## Excerpt to read
▬▬▬

RHODES UNIVERSITY

November Examinations - 2004


Computer Science 301 - Paper 2

Examiners:                                          Time 3 hours
   Prof P.D. Terry                                  Marks 180
   Prof J.H. Greyling                               Pages 7 (please check!)

Answer all questions. Answers may be written in any medium except red ink.

(For the benefit of future readers of this paper, various free information was made available to the students 24 hours before the formal examination. This included the full text of Section B. During the examination, candidates were given machine executable versions of the Coco/R compiler generator, access to a computer and machine readable copies of the questions.)


Section A [ 85 marks ]

A1. Draw a diagram clearly depicting the various phases found in a typical compiler. Indicate which phases belong to the "front end" and which to the "back end" of the compiler. [ 10 marks ]

A2. (a) What is meant by the term "self-compiling compiler"? [ 3 marks ]

(b) Describe (with the aid of T-diagrams) how you would perform a "half bootstrap" of a compiler for language Mickey, given that you have access to the source and object versions of a compiler for Mickey that can be executed on machine Disney, and wish to produce a self-compiling Mickey- Mouse compiler for language Mickey that can be executed on machine Mouse. [ 8 marks ]

(c) Self-compiling compilers have to satisfy a self-consistency test. Explain this in terms of a suitably annotated T-diagram. [ 3 marks ]

(A set of T-diagrams appears on an appendix to this paper. You may tear this off, complete it, and hand it in with your answer book.)

A3. The following Cocol grammar may be familiar. It describes a set of EBNF productions that can incorporate Wirth's metabrackets { } [ and ].

    COMPILER EBNF $CN
    /* Parse a set of EBNF productions
       P.D. Terry, Rhodes University, 2004 */

    CHARACTERS
      letter   = "ABCDEFGHIJKLMNOPQRSTUVWXYZabcdefghijklmnopqrstuvwxyz" .
      lowline  = "_" .
      digit    = "0123456789" .
      noquote1 = ANY - "'" .
      noquote2 = ANY - '"' .

    TOKENS
      nonterminal = letter { letter | lowline | digit } .
      terminal    = "'" noquote1 { noquote1 } "'" | '"' noquote2 { noquote2 } '"' .

    COMMENTS FROM "(*" TO "*)"  NESTED

    IGNORE  CHR(9) .. CHR(13)

    PRODUCTIONS
       EBNF       = { Production } EOF .
       Production = nonterminal "=" Expression "." .
       Expression = Term { "|" Term } .
       Term       = Factor { Factor } .
       Factor     =   nonterminal
                    | terminal
                    | "[" Expression "]"
                    | "(" Expression ")"
                    | "{" Expression "}" .
    END EBNF.

(a) Derive the PRODUCTIONS section for an equivalent grammar that describes, but does not use, the metabrackets [ ] { and }. [ 4 marks ]

(b) Show how the productions would be attributed so as to parse a set of productions given in the Wirth notation and reproduce them one to a line in the alternative EBNF notation that uses Kleene closure symbol * and e. For example, a production like

Program = [ Header ] { Statement } .

▬▬▬

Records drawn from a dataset
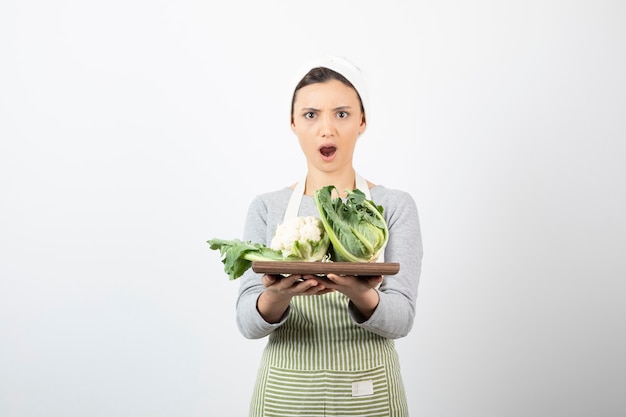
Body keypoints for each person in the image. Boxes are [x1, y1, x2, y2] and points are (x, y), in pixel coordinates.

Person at [235, 56, 423, 417]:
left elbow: (402, 319)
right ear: (292, 122)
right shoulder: (266, 208)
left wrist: (359, 292)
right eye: (310, 114)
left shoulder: (393, 205)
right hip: (286, 394)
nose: (326, 129)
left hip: (368, 392)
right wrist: (275, 296)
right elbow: (246, 321)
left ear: (362, 120)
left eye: (341, 114)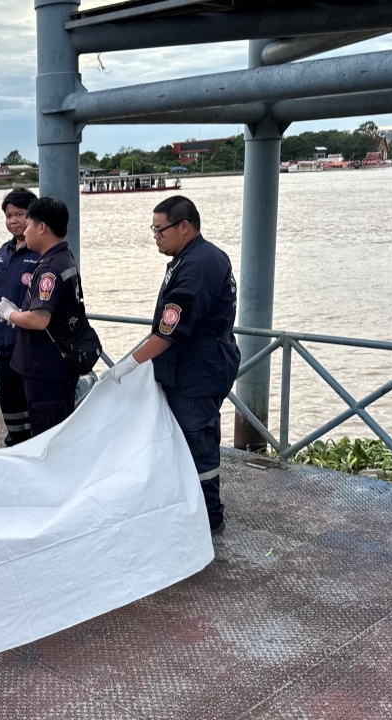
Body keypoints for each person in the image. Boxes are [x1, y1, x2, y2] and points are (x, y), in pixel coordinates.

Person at [103, 195, 240, 535]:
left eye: (159, 229)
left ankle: (209, 519)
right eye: (153, 229)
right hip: (189, 366)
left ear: (184, 226)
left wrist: (128, 365)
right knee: (182, 442)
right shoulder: (191, 259)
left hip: (197, 371)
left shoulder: (198, 265)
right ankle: (190, 510)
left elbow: (169, 330)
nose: (155, 236)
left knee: (198, 444)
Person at [0, 197, 85, 436]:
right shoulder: (65, 258)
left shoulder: (49, 268)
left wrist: (10, 313)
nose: (25, 229)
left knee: (48, 435)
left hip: (46, 366)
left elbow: (39, 319)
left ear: (42, 227)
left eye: (29, 224)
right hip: (55, 363)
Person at [0, 188, 41, 445]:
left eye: (19, 214)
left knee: (36, 406)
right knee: (10, 403)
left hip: (32, 345)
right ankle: (15, 441)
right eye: (8, 215)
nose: (13, 221)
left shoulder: (42, 254)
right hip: (5, 345)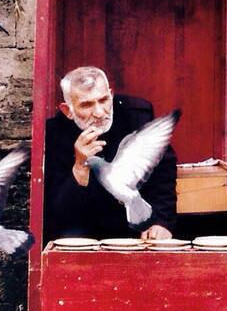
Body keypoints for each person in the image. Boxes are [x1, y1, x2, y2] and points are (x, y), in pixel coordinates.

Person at [43, 66, 176, 243]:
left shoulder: (136, 116)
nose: (99, 112)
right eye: (86, 104)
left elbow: (163, 172)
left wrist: (162, 222)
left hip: (135, 231)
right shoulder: (54, 134)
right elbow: (56, 212)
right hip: (82, 235)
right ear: (68, 110)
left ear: (111, 95)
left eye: (103, 100)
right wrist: (80, 166)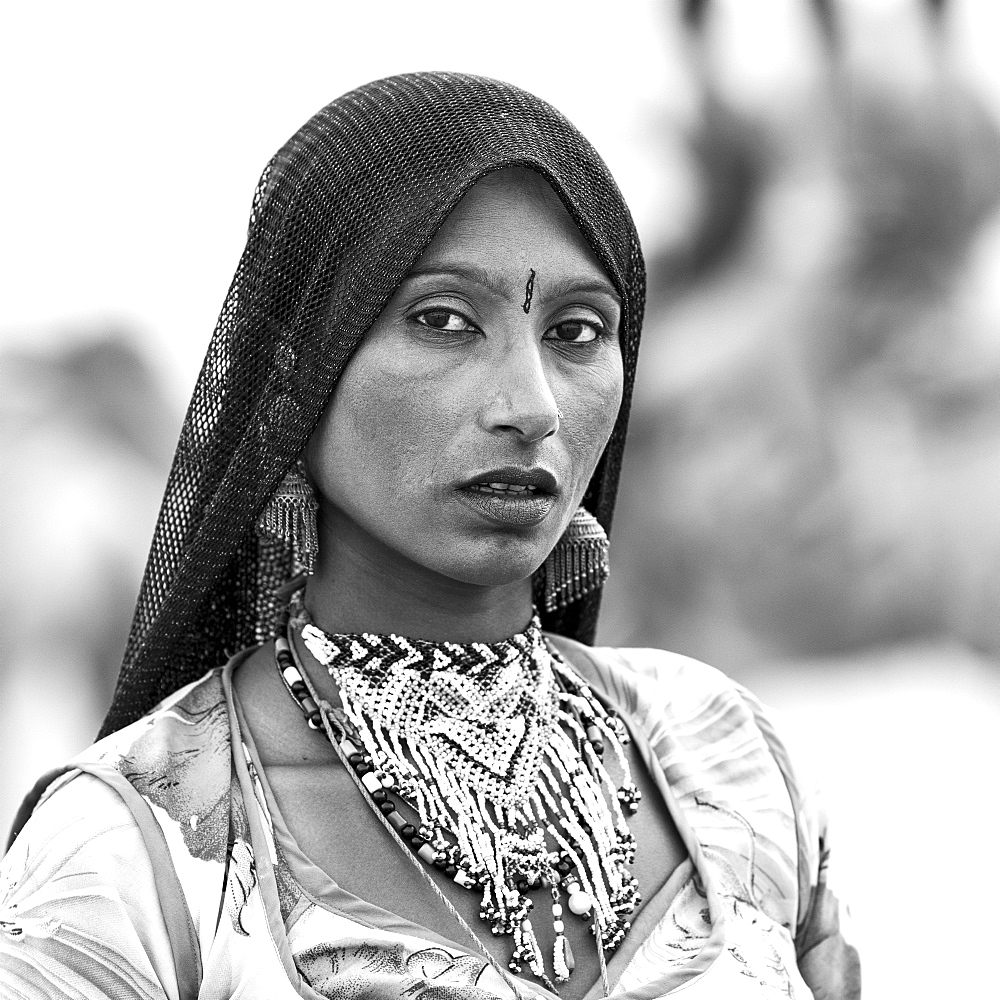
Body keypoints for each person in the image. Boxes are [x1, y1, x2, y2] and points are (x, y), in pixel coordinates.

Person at [0, 73, 860, 1000]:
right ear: (298, 365)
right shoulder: (134, 849)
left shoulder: (724, 756)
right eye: (443, 321)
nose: (531, 407)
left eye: (577, 331)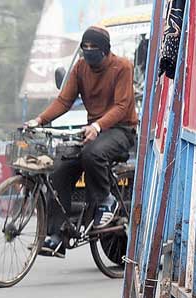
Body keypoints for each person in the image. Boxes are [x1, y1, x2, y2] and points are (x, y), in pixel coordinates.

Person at [26, 26, 138, 258]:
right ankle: (57, 235)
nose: (88, 52)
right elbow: (64, 101)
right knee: (60, 167)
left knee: (92, 154)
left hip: (120, 130)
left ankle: (106, 201)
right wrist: (39, 119)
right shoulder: (80, 68)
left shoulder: (122, 67)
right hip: (92, 131)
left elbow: (121, 106)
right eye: (84, 48)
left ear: (106, 50)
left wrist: (97, 126)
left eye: (93, 48)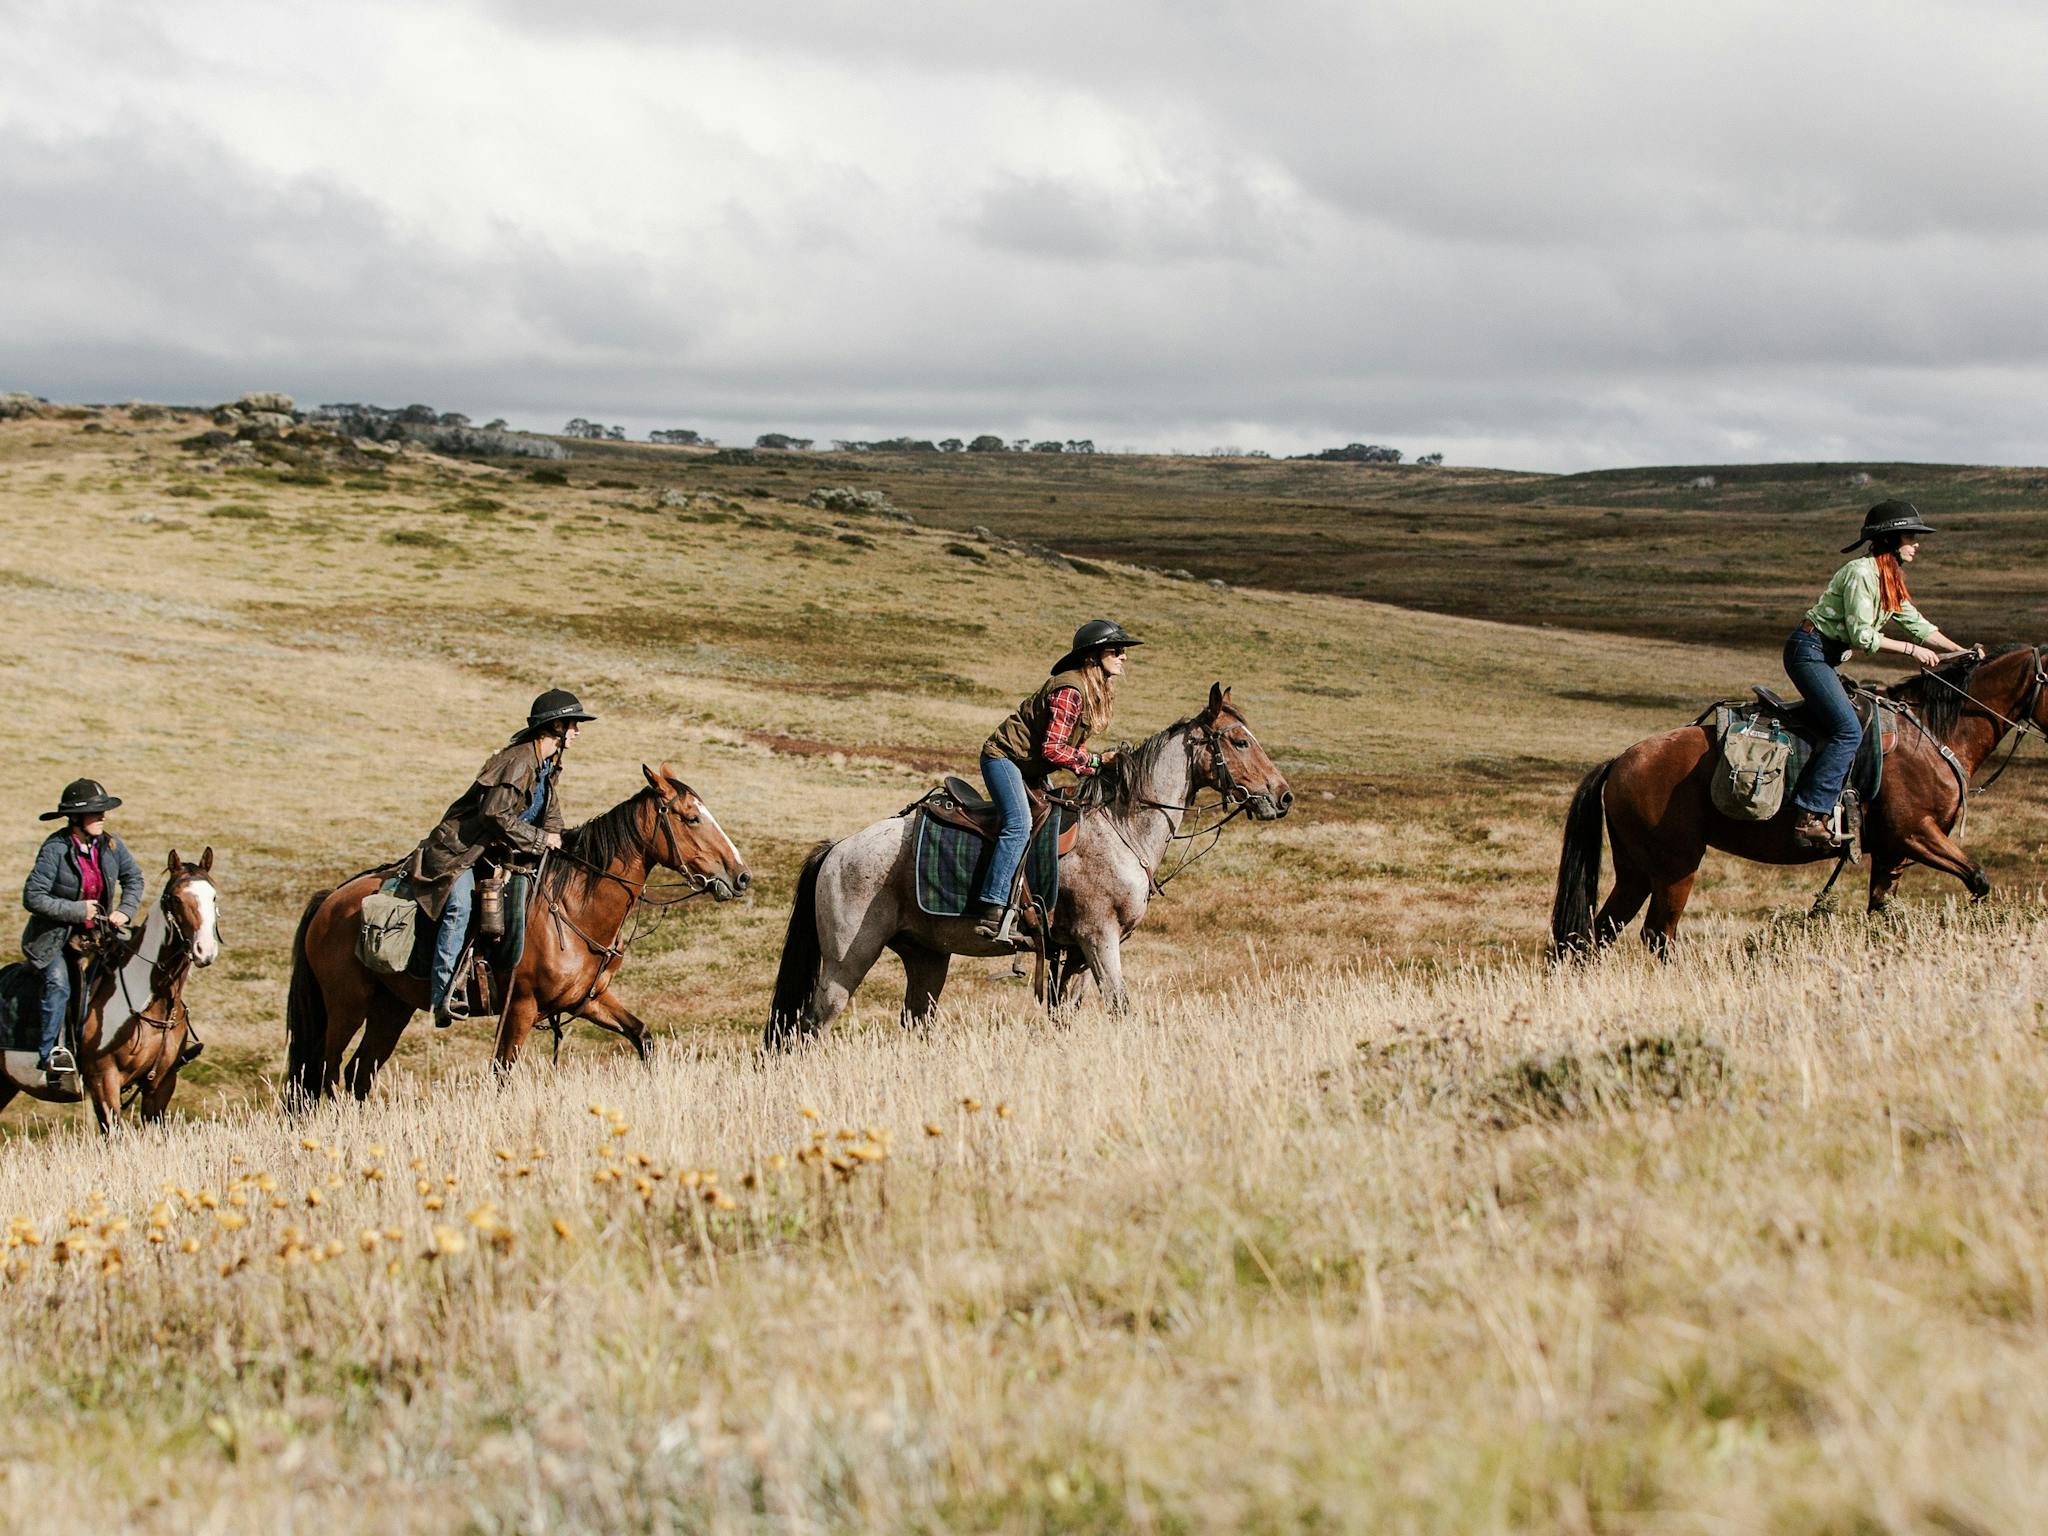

▬▬▬

## What you will do
• A. Using the exam paper above, answer these:
(i) How many marks is the whole paper worth?
(ii) What is the one medium that answers may not be written in?
(iii) Which range of characters does the IGNORE line of the Cocol grammar cover?
• B. Write the next part of the exam paper, starting right after its final line.

## Answers per task
• A.
(i) 180
(ii) Red ink
(iii) CHR(9) .. CHR(13)

• B.
should be transformed to

Program = ( Header | e ) ( Statement )* .

For convenience, the grammar above has been spread out on an appendix to this paper. [ 12 marks ]

A4. Chomsky classified grammars into four types, sometimes known as types 0, 1, 2, 3. The classification depended on the form of the productions. Computer Scientists tend to use more descriptive names for these types - for example a type 0 grammar is often called "unrestricted".

(a) What are the names commonly used to describe the other types? Your answer should take the form

A Type 1 grammar is also called ...
A Type 2 grammar is also called ...
A Type 3 grammar is also called ...

[ 3 marks ]

(b) Consider a simple grammar with two non-terminals { A, B }, four terminals { a, b, c, d } and productions defined in EBNF as follows:

            A = "a" B | B "b" B .
            B = "c" A | "d" .

Which type of grammar is exemplified by these productions? [1 mark]

(c) Is this a reduced grammar? Explain your answer. [ 2 marks ]

(d) Suggest simple alterations to the production set that would cause the grammar to be classified as being of each of the other forms (these grammars do not have to represent any meaningful language). Your answers should take the form

A Type X grammar would result if we had productions like ...

[ 3 marks ]

A5. The following grammar attempts to describe expressions incorporating addition, subtraction, multiplication, division and exponentiation, with the correct precedence and associativity of the operators.

Expression = Term { ( "+" | "-" ) Term } .
Term = Factor { ( "*" | "/" ) Factor } .
Factor = Primary [ "^" Expression ] .
Primary = "a" | "b" | "c" | "(" Expression ")" .

(a) Is it an LL(1) grammar? If not, why not, and can you find a suitable grammar that is LL(1)? [ 8 marks ]

(b) Assume that you have available a suitable scanner method called getSym that can recognize the terminals of this language and map them appropriately to the members of the following enumeration

EOFSym, noSym, aSym, bSym, cSym, addSym, subSym, mulSym, divSym, expSym, lParSym, rParSym

Develop a hand-crafted recursive descent parser for recognizing valid expressions. Your parser can take drastic action if an invalid expression is detected - simply produce an appropriate error message and then terminate parsing.

(You are not required to write any code to implement the getSym method, and you can ignore any complications that might arise if the defining grammar is non-LL(1).) [ 12 marks ]

A6. (a) Scope and Existence/Extent are two terms that come up in any discussion of the implementation of block-structured languages. Briefly explain what these terms mean, and the difference between them. [ 6 marks ]

(b) Scope rules for a simple block-structured language like Parva can be implemented by making use of a suitable data structure for the symbol table. Show what such a structure might look like when a top-down one-pass compiler reached each of the points marked (1) and (2), if it compiled the program below. [ 10 marks ]

        void main () {
          int x = 10, y, z;
          while (x > 0) {
            read(y);
            bool isPosY = y > 0;
            int z = x / 2;
            x = x - y;
            // point (1)
          }
          int a = x + y + z;
          // point (2)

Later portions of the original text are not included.